_ASSIGNED TASK_: Continue the end-to-end test report from its last line, carrying on the JSON output it was writing.

--- DOCUMENT PASSAGE ---

Found 2 undocumented paths:
1. **Alternative checkout**: Guest checkout available via footer link
2. **Quick reorder**: "Buy again" button on order history

## Flaky Areas

Based on history (last 10 runs):
- `search-results`: 7/10 pass rate - timing issue suspected
- `image-upload`: 8/10 pass rate - file size variations

## Suggested New Tests

Based on failures and history:
1. Test session persistence during long checkout
2. Test guest checkout flow (discovered)
3. Add timeout resilience to search tests

Machine-Readable Report

Output to tests/e2e/reports/YYYY-MM-DD-HHmmss-report.json:

{
  "metadata": {
    "application": "App Name",
    "base_url": "https://...",
    "run_timestamp": "ISO-8601",
    "duration_ms": 123456,
    "regime_version": "hash-of-regime-file"
  },
  "summary": {
    "total": 10,
    "passed": 7,
    "failed": 2,
    "blocked": 1,
    "skipped": 0
  },
  "scenarios": [
    {
      "name": "checkout",
      "result": "fail",
      "duration_ms": 5100,
      "confidence": "high",
      "failed_step": {
        "index": 3,
        "action": "click",
        "target": "button:Complete Purchase",
        "error": "Element not found",
        "evidence_path": "evidence/checkout/step-03/"
      },
      "reproduction": {
        "playwright_commands": [
          "await page.goto('https://app.example.com')",
          "await page.fill('#username', 'test')",
          "await page.click('button:Login')",
          "await page.click('.add-to-cart')",
          "await page.click('button:Checkout')",
          "// FAILED: await page.click('button:Complete Purchase')"
        ]
      },
      "alternatives_tried": [
        {
          "path": "Use keyboard Enter instead of click",
          "result": "fail"
        }
      ]
    }
  ],
  "discoveries": [
    {
      "type": "alternative_path",
      "description": "Guest checkout via footer",
      "location": "footer > a.guest-checkout",
      "tested": true,
      "result": "pass"

--- EXTRACTED MATERIAL ---

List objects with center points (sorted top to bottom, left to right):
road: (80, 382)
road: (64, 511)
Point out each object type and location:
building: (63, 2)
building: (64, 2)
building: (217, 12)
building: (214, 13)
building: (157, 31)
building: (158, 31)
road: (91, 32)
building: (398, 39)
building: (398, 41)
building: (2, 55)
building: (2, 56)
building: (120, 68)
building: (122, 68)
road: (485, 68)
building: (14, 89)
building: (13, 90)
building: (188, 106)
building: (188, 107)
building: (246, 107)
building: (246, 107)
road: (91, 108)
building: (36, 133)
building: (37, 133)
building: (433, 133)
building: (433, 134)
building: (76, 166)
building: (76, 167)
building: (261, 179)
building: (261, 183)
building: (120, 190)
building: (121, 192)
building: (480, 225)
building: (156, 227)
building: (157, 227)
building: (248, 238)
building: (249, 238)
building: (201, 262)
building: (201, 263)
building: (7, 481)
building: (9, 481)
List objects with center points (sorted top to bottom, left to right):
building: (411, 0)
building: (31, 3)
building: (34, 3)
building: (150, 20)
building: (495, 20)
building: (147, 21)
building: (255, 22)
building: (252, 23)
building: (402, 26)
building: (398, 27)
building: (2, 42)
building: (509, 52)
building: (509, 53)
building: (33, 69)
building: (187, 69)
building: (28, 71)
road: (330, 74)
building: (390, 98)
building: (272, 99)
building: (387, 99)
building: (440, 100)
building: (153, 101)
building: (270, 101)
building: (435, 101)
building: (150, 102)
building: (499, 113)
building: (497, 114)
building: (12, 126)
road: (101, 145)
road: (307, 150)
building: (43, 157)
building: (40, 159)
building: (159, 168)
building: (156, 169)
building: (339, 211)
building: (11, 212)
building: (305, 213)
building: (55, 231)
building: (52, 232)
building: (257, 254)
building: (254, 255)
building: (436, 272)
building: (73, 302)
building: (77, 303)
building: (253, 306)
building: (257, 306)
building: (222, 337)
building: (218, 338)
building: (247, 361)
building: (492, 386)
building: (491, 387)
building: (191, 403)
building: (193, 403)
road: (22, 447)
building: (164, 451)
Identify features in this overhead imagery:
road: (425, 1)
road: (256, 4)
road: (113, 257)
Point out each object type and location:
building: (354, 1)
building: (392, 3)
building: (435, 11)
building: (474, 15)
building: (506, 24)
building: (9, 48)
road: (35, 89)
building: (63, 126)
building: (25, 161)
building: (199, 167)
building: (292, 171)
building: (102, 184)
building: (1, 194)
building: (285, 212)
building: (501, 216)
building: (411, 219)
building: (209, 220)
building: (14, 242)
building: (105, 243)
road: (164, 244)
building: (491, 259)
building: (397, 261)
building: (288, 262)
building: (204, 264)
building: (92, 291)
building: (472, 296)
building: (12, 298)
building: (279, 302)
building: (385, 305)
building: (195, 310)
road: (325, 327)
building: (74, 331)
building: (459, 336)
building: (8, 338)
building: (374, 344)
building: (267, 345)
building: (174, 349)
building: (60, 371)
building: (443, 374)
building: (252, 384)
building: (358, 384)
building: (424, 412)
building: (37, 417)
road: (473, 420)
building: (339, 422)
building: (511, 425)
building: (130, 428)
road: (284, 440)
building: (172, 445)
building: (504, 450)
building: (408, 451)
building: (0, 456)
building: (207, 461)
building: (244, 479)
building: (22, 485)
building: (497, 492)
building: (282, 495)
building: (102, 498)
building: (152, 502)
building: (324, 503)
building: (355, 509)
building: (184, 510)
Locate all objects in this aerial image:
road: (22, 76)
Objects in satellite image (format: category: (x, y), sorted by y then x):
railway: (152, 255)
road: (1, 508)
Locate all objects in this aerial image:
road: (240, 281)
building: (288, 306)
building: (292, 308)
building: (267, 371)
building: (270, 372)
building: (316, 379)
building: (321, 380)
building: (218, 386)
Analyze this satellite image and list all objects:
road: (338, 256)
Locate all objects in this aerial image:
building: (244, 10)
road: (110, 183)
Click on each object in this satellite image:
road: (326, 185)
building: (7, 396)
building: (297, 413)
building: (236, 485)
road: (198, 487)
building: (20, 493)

---

_EXERCISE RESULT_:
    }
  ],
  "history_analysis": {
    "regressions": ["checkout"],
    "persistent_failures": [],
    "flaky": ["search-results", "image-upload"]
  },
  "suggested_actions": [
    {
      "type": "investigate",
      "scenario": "checkout",
      "reason": "New regression - passed in previous 5 runs"
    },
    {
      "type": "add_test",
      "scenario": "guest-checkout",
      "reason": "Discovered undocumented path"
    }
  ]
}

Report Presentation

After generating reports:

  1. Display summary to user:

    • Overall pass/fail counts
    • Critical failures (blocking scenarios)
    • Regressions (newly failing)
  2. Highlight actionable items:

    • What needs investigation
    • Discovered paths to add to regime
    • Suggested test variations
  3. Offer next steps:

    • "Would you like to add the discovered paths to the test regime?"
    • "Should I update the regime with suggested variations?"
    • "Ready to share the machine report with the bug-fix skill?"

Quality Checklist

Before completing any mode, verify:

Setup Mode

  • All entry points explored (URL, description, docs)
  • Alternative paths documented
  • Blocking dependencies identified
  • Flexibility criteria defined for dynamic content
  • Test regime file created and valid YAML

Run Mode

  • Started from beginning (no skipped steps)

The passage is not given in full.